-- Description of the task --
Can you arrange the lines from the first one through the line containing "Monthly: Monthly -> Markets", both included, as a JSON list of strings with one string per line and blank lines left out?
|---|
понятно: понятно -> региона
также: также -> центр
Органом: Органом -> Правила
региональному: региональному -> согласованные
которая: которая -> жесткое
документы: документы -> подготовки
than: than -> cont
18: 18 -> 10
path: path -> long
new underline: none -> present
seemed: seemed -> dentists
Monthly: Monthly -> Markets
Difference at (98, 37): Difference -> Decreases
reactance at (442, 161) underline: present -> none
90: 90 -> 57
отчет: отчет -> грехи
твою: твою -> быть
|---|
-- Solution to this problem --
[
  "понятно: понятно -> региона",
  "также: также -> центр",
  "Органом: Органом -> Правила",
  "региональному: региональному -> согласованные",
  "которая: которая -> жесткое",
  "документы: документы -> подготовки",
  "than: than -> cont",
  "18: 18 -> 10",
  "path: path -> long",
  "new underline: none -> present",
  "seemed: seemed -> dentists",
  "Monthly: Monthly -> Markets"
]